Todos los años, la flota pesquera mundial extrae de los océanos unos 80 millones de toneladas de pescado. Según los integrantes del sector pesquero, este elevado número de capturas, se mantiene relativamente estable con el paso de los años y se reparte equitativamente. Según Daniel Pauli, esto no es así, pero no solo ese pensamiento es erróneo.

Un estudio llevado a cabo por el investigador antes citado, llamado SeaFoodPrint, intenta demostrar que la incidencia de un país en los océanos, no viene reflejada por la cantidad de toneladas de pescado y marisco que capturan. Esto es así, dado que no todo pez que vive en el mar se comporta de la misma manera y por lo tanto no influye de igual forma en la cadena trófica.

Para ilustrar esta idea, se desarrolla el patrón de medida llamado “huella de la pesca”.

Con el fin de definir la “huella de la pesca”, debemos fijarnos en la cadena trófica del mar. Para ello, clasificaremos los integrantes de dicha cadena en 4 niveles; en el nivel inferior se situarían los productores primarios, organismos como el fitoplancton, capaces de captar la energía solar mediante la fotosíntesis; el segundo nivel lo comprenden los consumidores de primer orden, son especies que se reproducen con rapidez y se alimentan de los productores primarios, como la anchoveta peruana o el bogavante; el nivel tres lo forman los depredadores intermedios, los cuales como el calamar del pacífico, controlan las poblaciones de peces del nivel dos; por último, el nivel superior está formado por los grandes depredadores como el atún rojo, o el pez reloj, siendo los peces de mayor demanda energética.

Con esto se puede definir cuan grande es la huella de la pesca de cada país, teniendo en cuenta el consumo y mediante una regla de equivalencia. Consumir 1kg de peces del nivel 4, equivale a consumir 10kg de peces del nivel 3 “o”, 100kg de peces del nivel 2 “o”, 1000kg de productores primarios.

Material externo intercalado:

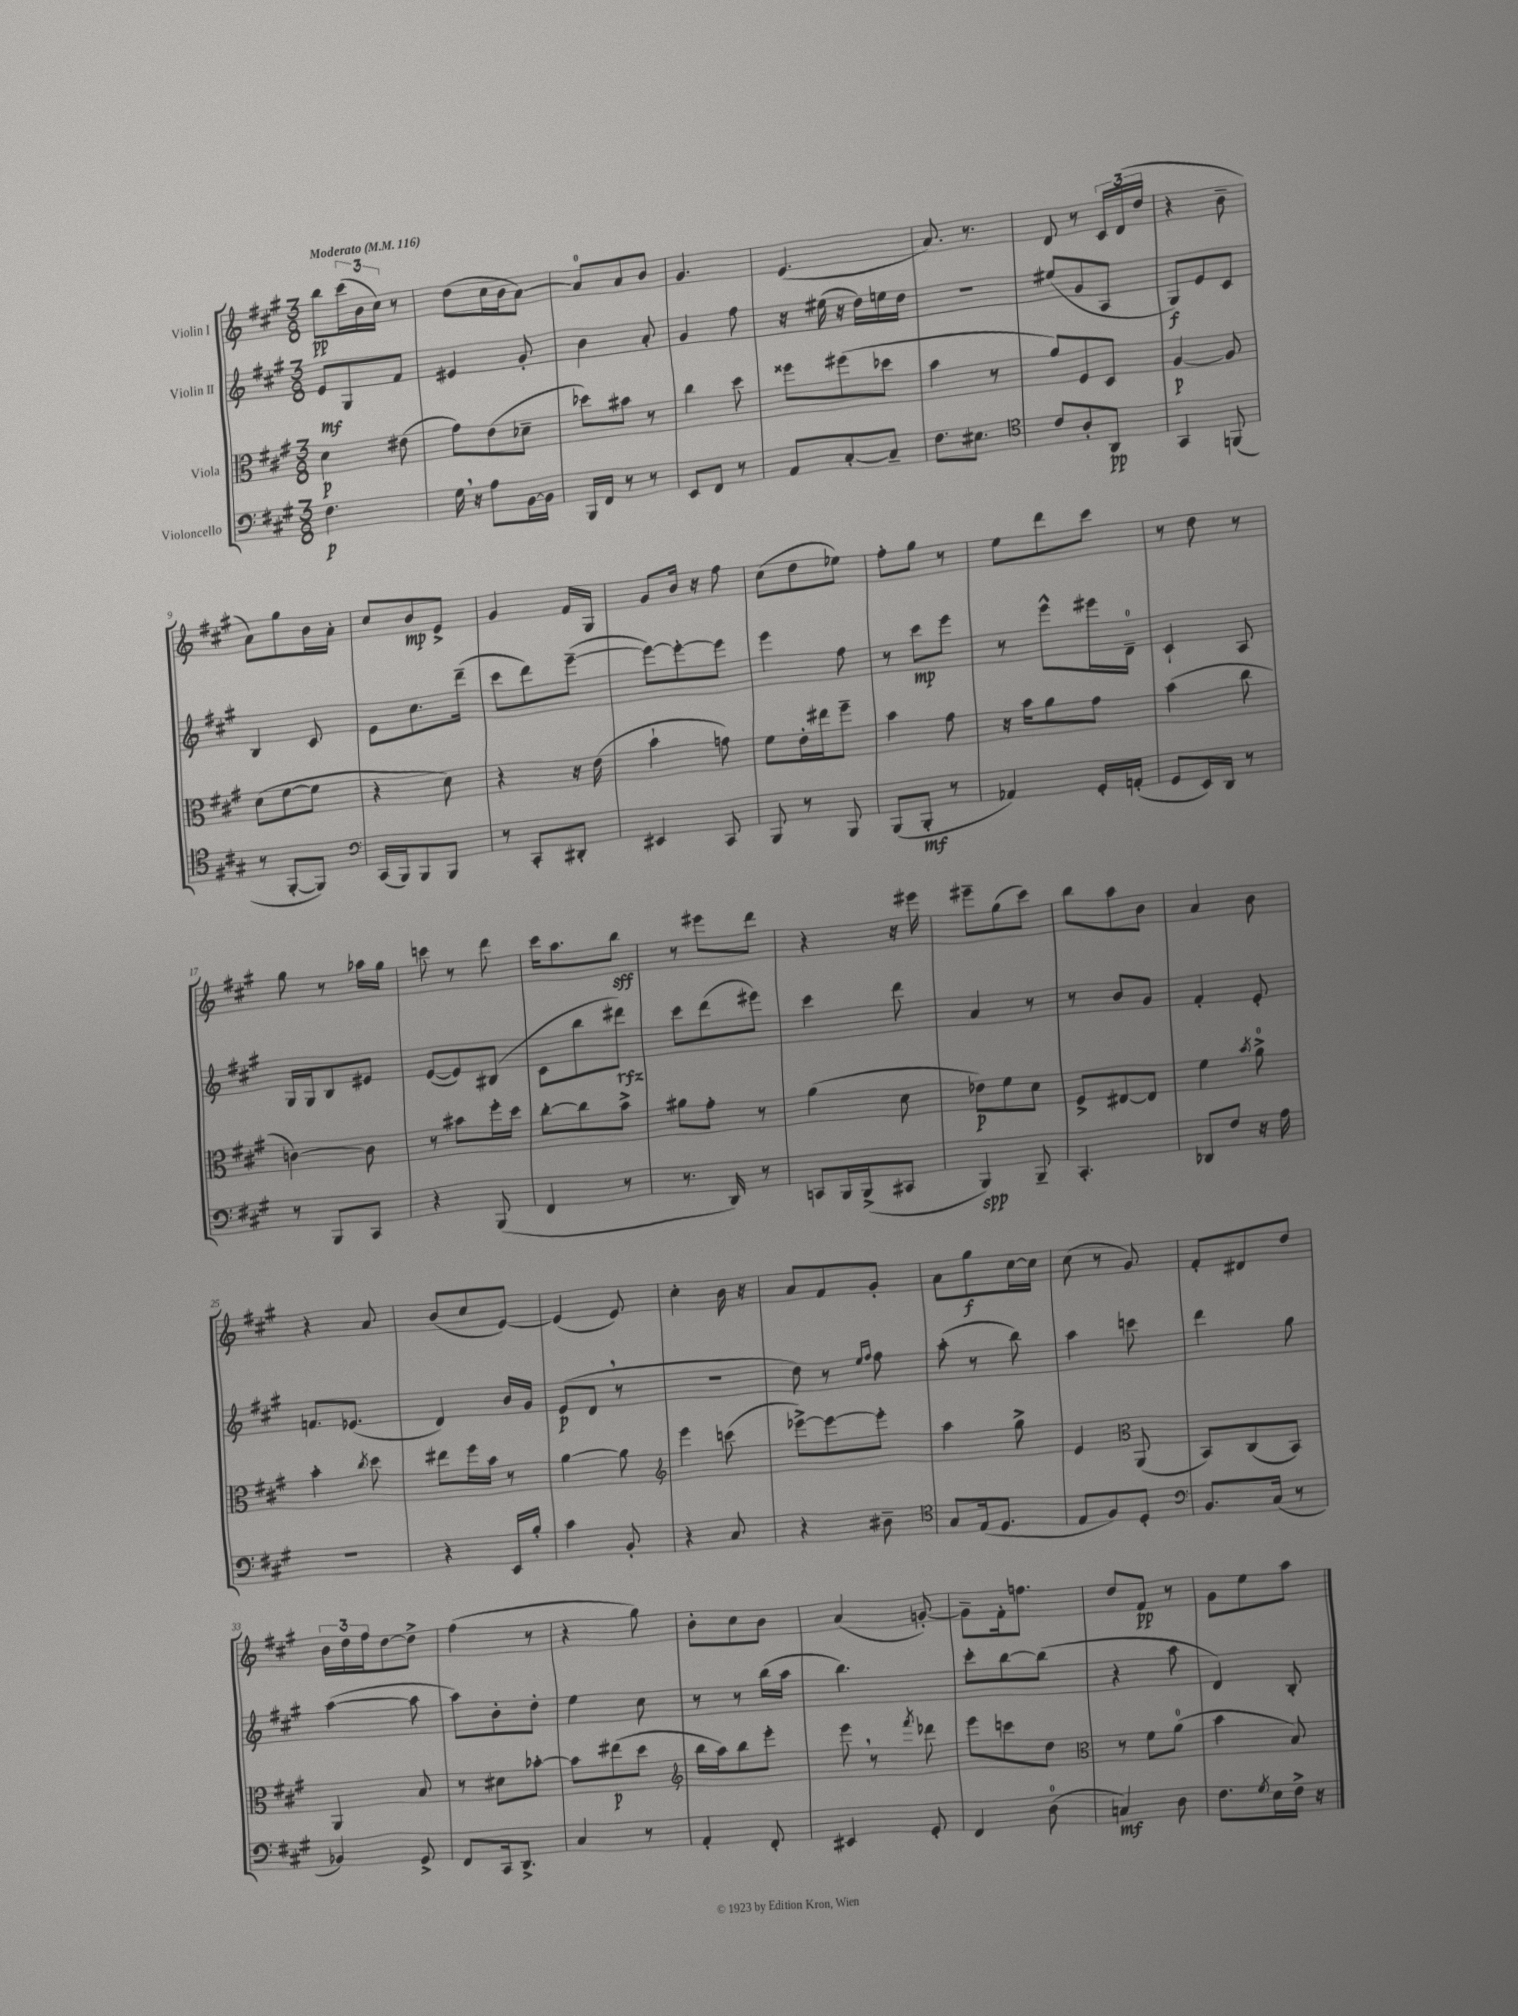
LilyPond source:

<<
\new StaffGroup <<
\new Staff = "s0" \with { instrumentName = "Violin I" } {
    \clef treble \key a \major \numericTimeSignature \time 3/8 \tempo "Moderato" 4 = 116
    b''8\pp \tuplet 3/2 { cis'''16( b'16 cis''16) } r8 |
    d''8( cis''16 b'16 a'8~) |
    a'8-0 a'8 b'8 |
    gis'4. |
    e'4.( |
    a'8.) r8. |
    d'8 r8 \tuplet 3/2 { cis'16 d'16( d''16 } |
    r4 b'8-- |
    a'8) gis''8 b'16 a'16-. |
    cis''8 b'8\mp e'8-> |
    gis'4 fis'16 gis16 |
    gis'8 b'16 r16 fis''8 |
    cis''8( d''8 ees''8) |
    fis''8-. gis''8 r8 |
    e''8 d'''8 cis'''8 |
    r8 d''8 r8 |
    gis''8 r8 aes''16 gis''16 |
    c'''8 r8 d'''8 |
    cis'''16 a''8. b''8\sff |
    r8 eis'''8 d'''8 |
    r4 r16 eis'''16 |
    eis'''8-- gis''8( cis'''8) |
    b''8 a''8 b'8 |
    a'4 b'8 |
    r4 a'8 |
    b'8( cis''8 e'8~) |
    e'4( e'8) |
    cis''4-. b'16 r16 |
    a'8 fis'8 gis'8-. |
    a'8 gis''8\f cis''16~ cis''16 |
    cis''8( r8 gis'8) |
    fis'8-. dis'8 d''8 |
    \tuplet 3/2 { b'16 d''16 fis''16 } d''8~ d''8-> |
    fis''4( r8 |
    r4 gis''8) |
    b'8-. cis''8 b'8 |
    a'4( g'8~-.) |
    g'8-- fis'16-. f''8. |
    d''8 fis'8\pp r8 |
    gis'8 e''8 a''8 \bar "|." |
}
\new Staff = "s1" \with { instrumentName = "Violin II" } {
    \clef treble \key a \major \numericTimeSignature \time 3/8
    e'8\mf gis8 fis'8 |
    eis'4 gis'8-. |
    b'4 a'8-. |
    gis'4 fis''8 |
    r16 eis''16( r16 d''16) e''16 d''16 |
    R4. |
    eis''8( gis'8 a8 |
    gis8\f) e'8 cis'8 |
    b4 cis'8 |
    e'8 cis''8. d'''16--( |
    cis'''8 d'''8) e'''8~--( |
    e'''8~) e'''8~-. e'''8 |
    e'''4 fis''8 |
    r8 cis'''8\mp e'''8 |
    r8 e'''8-^ eis'''16 d'16-0-- |
    cis'4-! a8 |
    gis16 gis16 b8 eis'8 |
    e'8~( e'8) bis8( |
    cis'8 b''8 dis'''8\rfz) |
    cis'''8 d'''8( eis'''8) |
    cis'''4 d'''8 |
    a'4 r8 |
    r8 b'8 gis'8 |
    fis'4-. e'8-. |
    f'8. ees'8.( |
    d'4) b'16 gis'16 |
    e'8\p( d'8 \breathe r8 |
    r4. |
    d''8) r8 \grace { e''16 fis''16 } fis''8 |
    a''8-.( r8 b''8) |
    a''4 c'''8 |
    d'''4 gis''8 |
    a''4~( a''8 |
    a''8) b'8-. d''8-. |
    e''4 cis''8 |
    r8 r8 b''16( a''16 |
    b''4.) |
    cis'''8-. b''8~ b''8( |
    r4 a''8 |
    d'4) b8-. \bar "|." |
}
\new Staff = "s2" \with { instrumentName = "Viola" } {
    \clef alto \key a \major \numericTimeSignature \time 3/8
    d'4\p eis'8( |
    gis'8) e'8( des'8-- |
    des''8) bis'8 r8 |
    cis''4 d''8 |
    fisis''8 fis''8( des''8 |
    b'4 r8 |
    a'8) fis8 d8 |
    a4~\p a8 |
    d'8( fis'8~ fis'8 |
    r4 d'8) |
    r4 r16 e'16( |
    b'4-! g'8) |
    fis'8 e'16-. eis''16 fis''8-- |
    b'4 gis'8 |
    r16 b'16 a'8 gis'8 |
    b'4( cis''8 |
    c'4~) c'8 |
    r8 bis'8 fis''16-. d''16 |
    cis''8~-. cis''8 b'8-> |
    ais'8 gis'8-. r8 |
    a'4( d'8 |
    ees'8\p) fis'8 d'8 |
    fis8-> eis8~ eis8 |
    fis'4 \acciaccatura { b'8 } a'8-0-> |
    b'4-. \acciaccatura { cis''8 } d''8 |
    eis''8 fis''16 b'16 r8 |
    a'4~ a'8 |
    \clef treble e'''4 c'''8( |
    ees'''8~->) ees'''8~ ees'''8-. |
    a''4 gis''8-> |
    e'4 \clef alto a,8( |
    b,8) cis8( b,8) |
    a,4 b8 |
    r8 dis'8 bes'8~-. |
    bes'8 eis''8\p( d''8 |
    \clef treble b''16 a''16) b''8 e'''8-. |
    e'''8 \breathe r8 \acciaccatura { fis'''8 } des'''8 |
    e'''8 c'''8 d''8 |
    \clef alto r8 fis'8 a'8-0( |
    b'4 b8) \bar "|." |
}
\new Staff = "s3" \with { instrumentName = "Violoncello" } {
    \clef bass \key a \major \numericTimeSignature \time 3/8
    fis4.\p |
    gis16 \breathe r16 a8 b,16~ b,16 |
    b,,16 fis,16 r8 r8 |
    e,8 fis,8 r8 |
    a,8 cis8~-. cis8-- |
    fis8. eis8. |
    \clef tenor cis'8 a8-. a,8\pp |
    gis,4 f,8( |
    r8 fis,8~-. fis,8) |
    \clef bass cis,16( b,,16) b,,8 b,,8 |
    r8 cis,8-. dis,8-. |
    eis,4 cis,8 |
    b,,8 r8 b,,8 |
    b,,8( b,,8-.\mf r8 |
    aes,4) gis,16-. a,16-.( |
    gis,8 e,16) d,16 r8 |
    r8 b,,8 cis,8 |
    r4 b,,8( |
    fis,4 r8 |
    r8. d,16) r8 |
    c,8 b,,16 b,,16->( cis,8 |
    b,,4\spp) b,,8-- |
    cis,4.-. |
    des,8 fis8 r16 a16 |
    R4. |
    r4 e,16 b16-. |
    cis'4 b,8-. |
    r4 cis8 |
    r4 dis8-- |
    \clef tenor gis8 e16( d8. |
    e8 fis8) d8-. |
    \clef bass b,8. cis16( r8 |
    bes,4) gis,8-> |
    fis,8 cis,16 d,8.-> |
    cis4 r8 |
    a,4-. fis,8-. |
    eis,4 gis,8-. |
    fis,4 d8-0( |
    c4\mf) d8 |
    fis8. \acciaccatura { gis8 } e16 fis16-> r16 \bar "|." |
}
>>
>>
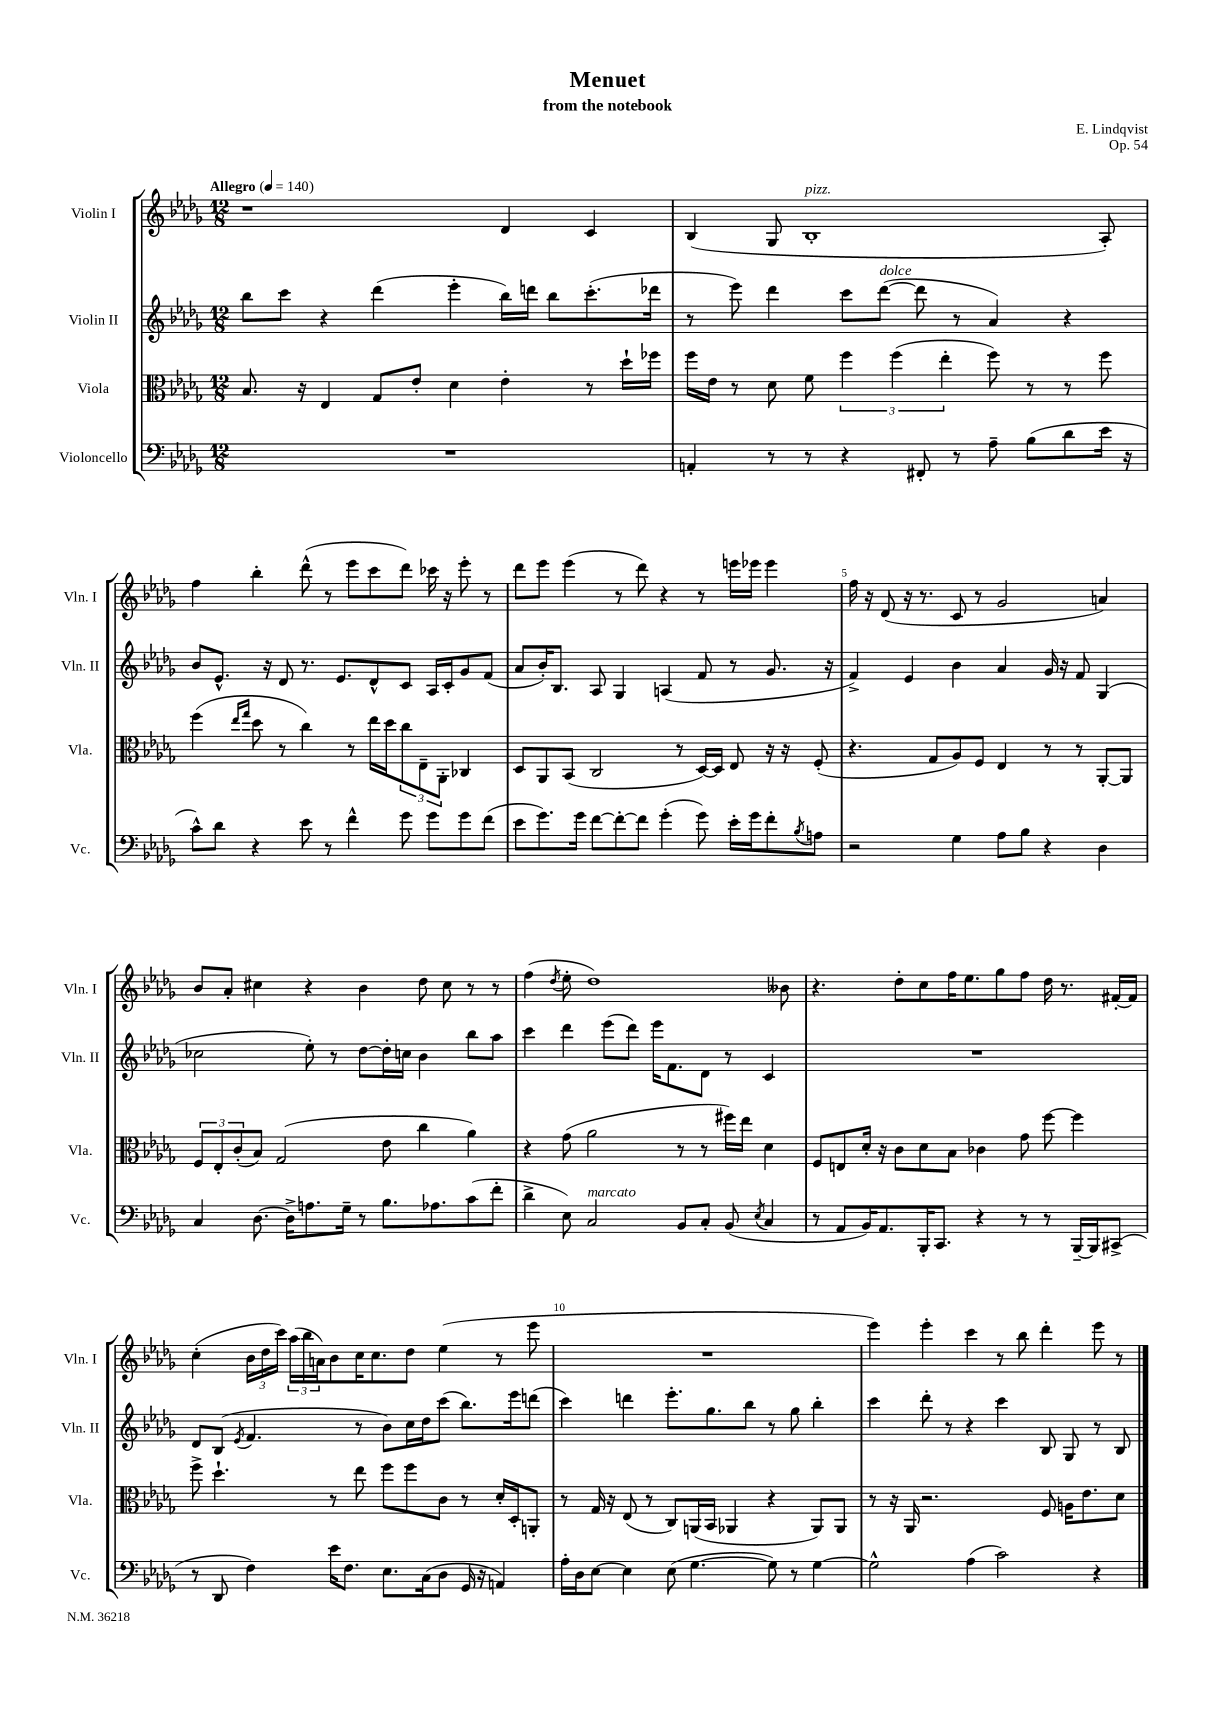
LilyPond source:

\header { title = "Menuet" composer = "E. Lindqvist" subtitle = "from the notebook" opus = "Op. 54" }
<<
\new StaffGroup <<
\new Staff = "s0" \with { instrumentName = "Violin I" shortInstrumentName = "Vln. I" } {
    \clef treble \key des \major \numericTimeSignature \time 12/8 \tempo "Allegro" 4 = 140
    r1 des'4 c'4 |
    bes4( ges8 bes1-.^\markup { \italic "pizz." } aes8-.) |
    f''4 bes''4-. des'''8-^( r8 ees'''8 c'''8 des'''8) ces'''16 r16 ees'''8-. r8 |
    des'''8 ees'''8 ees'''4( r8 des'''8) r4 r8 e'''16 ees'''16 ees'''4 |
    f''16 r16 des'8( r16 r8. c'8 r8 ges'2 a'4) |
    bes'8 aes'8-. cis''4 r4 bes'4 des''8 cis''8 r8 r8 |
    f''4( \acciaccatura { des''8 } ees''8-. des''1) beses'8 |
    r4. des''8-. c''8 f''16 ees''8. ges''8 f''8 des''16 r8. fis'16~-. fis'16 |
    c''4-.( \tuplet 3/2 { bes'16 des''16 c'''16) } \tuplet 3/2 { aes''16( bes''16 a'16) } bes'8 c''16 c''8. des''8 ees''4( r8 ees'''8 |
    R1. |
    ees'''4) ees'''4-. c'''4 r8 bes''8 des'''4-. ees'''8 r8 \bar "|." |
}
\new Staff = "s1" \with { instrumentName = "Violin II" shortInstrumentName = "Vln. II" } {
    \clef treble \key des \major \numericTimeSignature \time 12/8
    bes''8 c'''8 r4 des'''4( ees'''4-. bes''16) d'''16 bes''8 c'''8.-.( des'''16 |
    r8 ees'''8) des'''4 c'''8 des'''8~^\markup { \italic "dolce" }( des'''8 r8 aes'4) r4 |
    bes'8 ees'8.-^ r16 des'8 r8. ees'8. des'8-^ c'8 aes16 c'16-. ges'8 f'8( |
    aes'8 bes'16-.) bes8. aes8 ges4 a4( f'8 r8 ges'8. r16 |
    f'4->) ees'4 bes'4 aes'4 ges'16 r16 f'8 ges4( |
    ces''2 ees''8-.) r8 des''8~ des''16-. c''16 bes'4 bes''8 aes''8 |
    c'''4 des'''4 ees'''8( des'''8) ees'''16 f'8. des'8 r8 c'4 |
    R1. |
    des'8 bes8( \acciaccatura { ees'8 } f'4. r8 bes'8) c''16 des''16 c'''8( bes''8.) ees'''16 d'''8( |
    c'''4) d'''4 ees'''8.-. ges''8. bes''8 r8 ges''8 bes''4-. |
    c'''4 des'''8-. r8 r4 c'''4 bes8 ges8 r8 bes8 \bar "|." |
}
\new Staff = "s2" \with { instrumentName = "Viola" shortInstrumentName = "Vla." } {
    \clef alto \key des \major \numericTimeSignature \time 12/8
    bes8. r16 ees4 ges8 ees'8-. des'4 ees'4-. r8 des''16-! fes''16 |
    f''16 ees'16 r8 des'8 f'8 \tuplet 3/2 { f''4 f''4( ees''4-. } f''8) r8 r8 f''8 |
    f''4( \grace { ees''16 ges''16 } des''8 r8 c''4) r8 ees''16 des''16 \tuplet 3/2 { c''8 ees8-- aes,8-. } ces4 |
    des8 aes,8 bes,8( c2 r8 des16~) des16 ees8 r16 r16 f8-.( |
    r4. ges8 aes8) f8 ees4 r8 r8 aes,8~-. aes,8 |
    \tuplet 3/2 { f8 ees8-. c'8-.( } bes8) ges2( ees'8 c''4 aes'4) |
    r4 ges'8( aes'2 r8 r8 fis''16) ees''16 des'4 |
    f8 e8 des'16-. r16 c'8 des'8 bes8 ces'4 ges'8 f''8~ f''4 |
    f''8-> des''4.-! r8 ees''8 f''8 f''8 c'8 r8 des'16-. des16-. a,8-. |
    r8 ges16 r16 ees8( r8 c8) a,16( bes,16 aes,4 r4 aes,8) aes,8 |
    r8 r16 aes,16 r2. f8 a16 ees'8. des'8 \bar "|." |
}
\new Staff = "s3" \with { instrumentName = "Violoncello" shortInstrumentName = "Vc." } {
    \clef bass \key des \major \numericTimeSignature \time 12/8
    R1. |
    a,4-. r8 r8 r4 fis,8-. r8 aes8-- bes8( des'8 ees'16 r16 |
    c'8-^) des'8 r4 ees'8 r8 f'4-^ ges'8 ges'8 ges'8 f'8( |
    ees'8 ges'8.) ges'16 f'8~ f'8~-. f'8 ges'4-.( ges'8) ees'16-. ges'16 f'8-. \acciaccatura { bes8 } a8 |
    r2 ges4 aes8 bes8 r4 des4 |
    c4 des8.~ des16-> a8. ges16-- r8 bes8. aes8. c'8( f'8-. |
    des'4-> ees8) c2^\markup { \italic "marcato" } bes,8 c8-. bes,8( \acciaccatura { ees8 } c4 |
    r8 aes,8 bes,16) aes,8. bes,,16-. c,8. r4 r8 r8 bes,,16~-- bes,,16 cis,8->( |
    r8 des,8 f4) ees'16 f8. ees8. c16( des8 ges,16 r16 a,4) |
    aes16-. des16 ees8~ ees4 ees8( ges4.~ ges8) r8 ges4~ |
    ges2-^ aes4( c'2) r4 \bar "|." |
}
>>
>>
\layout { \context { \Score \override BarNumber.break-visibility = ##(#f #t #t) barNumberVisibility = #(every-nth-bar-number-visible 5) } }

Con la huella de pesca definida, nos queda aún un gran problema por resolver, y es la apertura de nuevos caladeros de pesca en alta mar, más allá de la zona económica exclusiva. Esto viene derivado de la creciente demanda de productos del mar, y de la acusada escasez.

La pesca tiende a centrarse en 5 zonas principales que son: sudeste asiáticozonas económicas exclusivasaguas australesatlántico norte y oriental. Esto unido a la apertura de nuevas zonas de pesca, el incremento de las capturas y la protección solo del 1% del océano, suma unos factores a tener en cuenta en un futuro próximo.

Según vaticina el estudio, estamos al borde de un colapso de los océanos, viéndose esto reflejado en una menor presencia de pescado en nuestra dieta. Pero aún no esta todo perdido. Para ayudar a disminuir la cifra de 60-70% de los stocks de pesca agotados, solo tenemos que introducir ciertas pautas de consumo responsable. Algunas de ellas son tan sencillas como consumir tilapia en lugar de salmón, elegir especies del nivel 3 que sean pescadas con artes menos agresivas con el mar, y evitar el consumo de grandes depredadores, cuya huella de pesca es muy grande en comparación con los integrantes  de niveles inferiores.

Yo, que vivo en un pequeño pueblo pesquero del sur de España, en el cual se ve día a día los efectos de la sobrepesca y la utilización de malas prácticas para la obtención de capturas; que tengo que convivir y presenciar cada verano como los visitantes de las famosas playas de Huelva, acaban inconscientemente con la población de coquinas, estando en este momento en su momento más crítico; y teniendo que ver como el pescado encarece sus precios, optando debido a ello por alternativas más económicas como especies congeladas como el pez llamado panga, el cual es duda actual para la salud, empobreciendo aún más el sector pesquero de la zona; creo que ha llegado el momento de actuar y proteger los mares de la sobrepesca, entre muchos otras amenazas, impidiendo que se vuelvan a producir fenómenos de extinción de especies y agotamiento de caladeros.

Es el momento de actuar, tenemos todos los instrumentos a nuestro alcance, solo necesitamos confiar en aquellos que nos enseñan a usarlos.